[dm-devel] slab-nomerge (was Re: [git pull] device mapper changes for 4.3)

Sat Sep 5 01:16:14 UTC 2015

On Fri, Sep 04, 2015 at 07:25:48PM -0500, Christoph Lameter wrote:
> On Sat, 5 Sep 2015, Dave Chinner wrote:
> 
> > > Inodes and dentries have constructors. These slabs are not mergeable and
> > > will never be because they have cache specific code to be executed on the
> > > object.
> >
> > I also said that the fact that they are not merged is really by
> > chance, not by good management. They are not being merged because of
> > the constructor, not because they have a shrinker. hell, I even said
> > that if it comes down to it, we don't even need SLAB_NO_MERGE
> > because we can create dummy constructors to prevent merging....
> 
> Right. There is no chance here though. Its intentional to not merge slab
> where we could get into issues.

The dentry cache does not have a constructor:

       /* 
         * A constructor could be added for stable state like the lists,
         * but it is probably not worth it because of the cache nature
         * of the dcache. 
         */
        dentry_cache = KMEM_CACHE(dentry,
                SLAB_RECLAIM_ACCOUNT|SLAB_PANIC|SLAB_MEM_SPREAD);

> Would be interested to see how performance changes if the inode/dentries
> would become mergeable.

On my machines the dentry slab  doesn't merge with any other slabs,
though, because there are no other slabs with the same size object.
That's one of the major crap shoots with slab merging that I want to
fix.

> > *Some* shrinkers act on mergable slabs because they have no
> > constructor. e.g. the xfs_dquot and xfs_buf shrinkers.  I want to
> > keep them separate just like the inode cache is kept separate
> > because they have workload based demand peaks in the millions of
> > objects and LRU based shrinker reclaim, just like inode caches do.
> 
> But then we are not sure why we would do that. Certainly merging can
> increases the stress on the per node locks for a slab cache as the example
> by Jesper shows (and this can be dealt with by increasing per cpu
> resources). On the other hand this also leads to rapid defragmentation
> because the free objects from partial pages produced by the frees of
> one of the merged slabs can get reused quickly for another purpose.
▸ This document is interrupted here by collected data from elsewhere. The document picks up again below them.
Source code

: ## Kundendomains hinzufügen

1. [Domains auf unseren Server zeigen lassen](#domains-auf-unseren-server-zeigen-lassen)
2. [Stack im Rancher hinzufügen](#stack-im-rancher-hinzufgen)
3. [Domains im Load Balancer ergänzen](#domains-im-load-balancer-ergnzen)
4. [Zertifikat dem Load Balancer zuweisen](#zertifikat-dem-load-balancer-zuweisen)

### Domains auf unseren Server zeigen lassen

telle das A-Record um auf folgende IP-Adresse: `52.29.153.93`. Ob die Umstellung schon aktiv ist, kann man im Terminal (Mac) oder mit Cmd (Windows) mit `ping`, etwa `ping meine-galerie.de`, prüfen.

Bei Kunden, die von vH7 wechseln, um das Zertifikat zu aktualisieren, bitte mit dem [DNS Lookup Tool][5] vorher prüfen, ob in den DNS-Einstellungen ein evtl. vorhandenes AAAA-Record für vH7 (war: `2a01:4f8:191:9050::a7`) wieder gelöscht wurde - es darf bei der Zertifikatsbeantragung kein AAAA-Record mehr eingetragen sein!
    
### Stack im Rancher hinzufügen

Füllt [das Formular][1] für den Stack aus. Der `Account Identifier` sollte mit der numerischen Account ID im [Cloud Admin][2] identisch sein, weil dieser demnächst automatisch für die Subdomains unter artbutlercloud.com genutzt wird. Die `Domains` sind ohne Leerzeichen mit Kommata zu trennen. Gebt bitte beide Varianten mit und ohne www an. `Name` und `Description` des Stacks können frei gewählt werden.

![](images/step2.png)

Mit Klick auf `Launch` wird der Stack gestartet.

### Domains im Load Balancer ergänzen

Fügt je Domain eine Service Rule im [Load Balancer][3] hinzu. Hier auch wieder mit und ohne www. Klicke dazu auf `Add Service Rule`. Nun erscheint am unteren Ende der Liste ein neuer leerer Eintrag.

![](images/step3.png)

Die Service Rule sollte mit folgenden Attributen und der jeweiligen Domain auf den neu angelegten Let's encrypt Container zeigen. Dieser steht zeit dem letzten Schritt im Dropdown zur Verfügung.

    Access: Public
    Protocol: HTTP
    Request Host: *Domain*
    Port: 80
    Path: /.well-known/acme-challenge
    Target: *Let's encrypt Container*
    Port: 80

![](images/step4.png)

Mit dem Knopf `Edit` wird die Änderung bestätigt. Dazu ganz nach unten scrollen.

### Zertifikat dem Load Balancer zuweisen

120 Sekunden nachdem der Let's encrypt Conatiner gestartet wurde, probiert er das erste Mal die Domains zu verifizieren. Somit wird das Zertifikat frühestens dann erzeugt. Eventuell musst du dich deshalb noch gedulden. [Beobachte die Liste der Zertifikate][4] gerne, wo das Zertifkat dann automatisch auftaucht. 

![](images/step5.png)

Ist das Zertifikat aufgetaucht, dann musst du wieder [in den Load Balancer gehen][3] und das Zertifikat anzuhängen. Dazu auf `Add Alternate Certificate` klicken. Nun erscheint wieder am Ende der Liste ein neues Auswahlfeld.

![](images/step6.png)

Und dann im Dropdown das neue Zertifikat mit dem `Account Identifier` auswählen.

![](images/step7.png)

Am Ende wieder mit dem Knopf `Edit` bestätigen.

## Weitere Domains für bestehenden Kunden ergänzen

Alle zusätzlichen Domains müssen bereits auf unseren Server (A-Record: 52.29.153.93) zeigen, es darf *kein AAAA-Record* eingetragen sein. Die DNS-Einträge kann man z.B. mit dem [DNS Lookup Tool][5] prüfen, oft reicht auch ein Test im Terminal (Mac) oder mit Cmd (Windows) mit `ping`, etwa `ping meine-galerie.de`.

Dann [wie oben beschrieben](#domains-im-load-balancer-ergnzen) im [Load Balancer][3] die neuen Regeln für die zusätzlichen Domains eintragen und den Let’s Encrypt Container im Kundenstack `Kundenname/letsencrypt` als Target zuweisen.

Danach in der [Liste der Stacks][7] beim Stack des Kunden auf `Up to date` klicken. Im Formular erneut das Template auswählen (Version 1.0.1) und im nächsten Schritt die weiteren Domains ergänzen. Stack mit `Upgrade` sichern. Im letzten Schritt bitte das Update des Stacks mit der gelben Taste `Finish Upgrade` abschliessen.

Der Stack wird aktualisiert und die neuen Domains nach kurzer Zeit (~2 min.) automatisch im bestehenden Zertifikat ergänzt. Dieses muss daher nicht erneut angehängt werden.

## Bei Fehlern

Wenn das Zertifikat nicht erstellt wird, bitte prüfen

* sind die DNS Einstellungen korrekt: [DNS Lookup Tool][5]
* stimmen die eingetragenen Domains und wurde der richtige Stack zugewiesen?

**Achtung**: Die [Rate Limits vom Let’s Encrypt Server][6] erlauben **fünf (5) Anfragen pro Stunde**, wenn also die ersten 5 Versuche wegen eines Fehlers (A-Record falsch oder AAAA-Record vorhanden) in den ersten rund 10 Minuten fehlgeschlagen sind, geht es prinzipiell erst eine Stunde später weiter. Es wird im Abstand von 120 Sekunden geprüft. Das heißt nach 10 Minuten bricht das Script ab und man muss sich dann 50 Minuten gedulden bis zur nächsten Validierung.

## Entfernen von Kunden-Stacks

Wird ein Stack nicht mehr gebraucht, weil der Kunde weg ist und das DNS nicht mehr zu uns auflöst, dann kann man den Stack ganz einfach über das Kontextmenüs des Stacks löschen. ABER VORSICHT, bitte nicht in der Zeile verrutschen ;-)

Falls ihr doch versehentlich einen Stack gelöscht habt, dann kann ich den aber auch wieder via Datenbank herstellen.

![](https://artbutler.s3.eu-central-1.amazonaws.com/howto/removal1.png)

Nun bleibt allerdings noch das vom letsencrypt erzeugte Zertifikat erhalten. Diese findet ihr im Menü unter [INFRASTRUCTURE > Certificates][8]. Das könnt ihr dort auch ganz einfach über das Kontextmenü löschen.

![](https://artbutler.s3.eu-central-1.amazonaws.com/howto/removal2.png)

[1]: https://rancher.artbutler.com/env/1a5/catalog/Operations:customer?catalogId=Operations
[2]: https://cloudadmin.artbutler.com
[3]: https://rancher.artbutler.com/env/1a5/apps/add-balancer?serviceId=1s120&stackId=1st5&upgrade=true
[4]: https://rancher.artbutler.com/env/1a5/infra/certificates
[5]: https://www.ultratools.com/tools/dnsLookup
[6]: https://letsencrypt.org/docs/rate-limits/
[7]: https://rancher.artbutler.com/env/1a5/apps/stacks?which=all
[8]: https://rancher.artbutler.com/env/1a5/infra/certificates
We can't control the freeing of objects from other merged slabs,
unless they are also actively managed by a shrinker. So that page is
pinned until the slab object is freed by whatever subsystem owns it,
and no amount of memory pressure can cause that to happen.
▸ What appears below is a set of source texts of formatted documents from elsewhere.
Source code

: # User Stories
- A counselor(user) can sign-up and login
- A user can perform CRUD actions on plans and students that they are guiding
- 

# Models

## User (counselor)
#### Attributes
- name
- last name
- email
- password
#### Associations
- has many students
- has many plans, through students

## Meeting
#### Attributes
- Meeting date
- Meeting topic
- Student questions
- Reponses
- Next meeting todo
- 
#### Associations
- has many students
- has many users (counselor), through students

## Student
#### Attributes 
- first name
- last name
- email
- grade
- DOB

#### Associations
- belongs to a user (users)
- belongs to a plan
> > I really don't see the issue here - explicitly encoding and
> > documenting the behaviour we've implicitly been relying on for years
> > is something we do all the time. Code clarity and documented
> > behaviour is a *good thing*.
> 
> The question first has to be answered why keeping them separate is such a
> good thing without also having an explicit way of telling the allocator to
> keep certain objects in the same slab page if possible. Otherwise we get
> this randomizing effect that nullifies the idea that sequential
> freeing/allocation would avoid fragmentation.

I don't follow. Sequential alloc/free of objects from an unshared
slab does not alter fragmentation patterns of the slab. If it was
fragmented before the sequntial run, it will be fragmented after.

If you are talking about merging dentry/inode objects into the same
slab and doing sequential allocation of them, that just does not
work. the relationship between detries and inodes is an M:N
relationship, not a 1:1 relationship, so they will never have nice
neat aligned alloc/free patterns.

> I have in the past be in favor of adding such a flag to avoid merging but
> I am slowly getting to the point that this may not be wise anymore. There
> is too much arguing from gut reactions here and relying on assumptions
> about internal operations of slabs (thinking to be able to exploit the
> fact that linearly allocated objects come from the same slab page coming
> from you is one of these).

Wow. The only time I've ever mentioned that we could do some
interesting things if we knew certain objects were on the same
backing page was earlier this year at LCA when we were talking about
the design of the proposed batch allocation interface. You said that
it probably couldn't be guaranteed and so i haven't even thought
about that since.

That's not an argument for preventing us from saying "don't merge
this slab, we actively manage it's contents".

> Defragmentation IMHO requires a targeted approach were either objects that
> are in the way can be moved out of the way or there is some type of
> lifetime marker on objects that allows the memory allocators to know that
> these objects can be freed all at once when a certain operation is
> complete.

Which, if we know that there is only one type of object in the slab,
is relatively easy to do and can be controlled by the subsystem
shrinker.... :)

Cheers,

Dave.
-- 
Dave Chinner
dchinner at redhat.com